I do not subscribe to the absolutism that says that having children is a choice like any other and no concessions should be given. I do think, however, that parents who opt for shorter hours should not complain about the smaller pay packets and narrower promotion prospects that often - and should - go with them. This is a real choice, and they have chosen. Nor is it true any more that "their" children will fund "our" pensions and we should be grateful. In this age of personal pensions, we fund our own retirement, so let us stop this inter-generational back-biting before it starts.
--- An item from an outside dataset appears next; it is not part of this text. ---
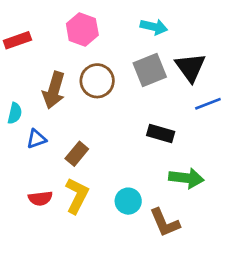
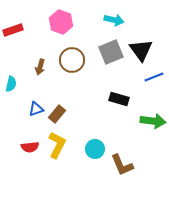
brown arrow: (54, 90) -> (40, 67), size x0.6
blue triangle: (36, 139) -> (36, 109), moved
green arrow: (186, 178) -> (153, 121), moved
The real folly is that there will soon be so much chipping away at working hours that everyone will have a different privilege to draw on. Such a solution might be fairer than special deals just for parents, but it is a clumsy and expensive way of dealing with the root problem. This is not that a great many non-MPs are just as keen as Mr Milburn to spend more time with their families, but that working hours in this country are excessively long.

When was the last time we heard calls for an across-the-board 38- or even 40-hour week? The norm now is 48 hours, without overtime pay. By dangling the prospect of ever more "flexibility", the Government can divert us from hankering after a French-style 35-hour week, while boasting about how internationally competitive we are. Slash the working week, then let us see how much "flexible working" Britain's workers really want.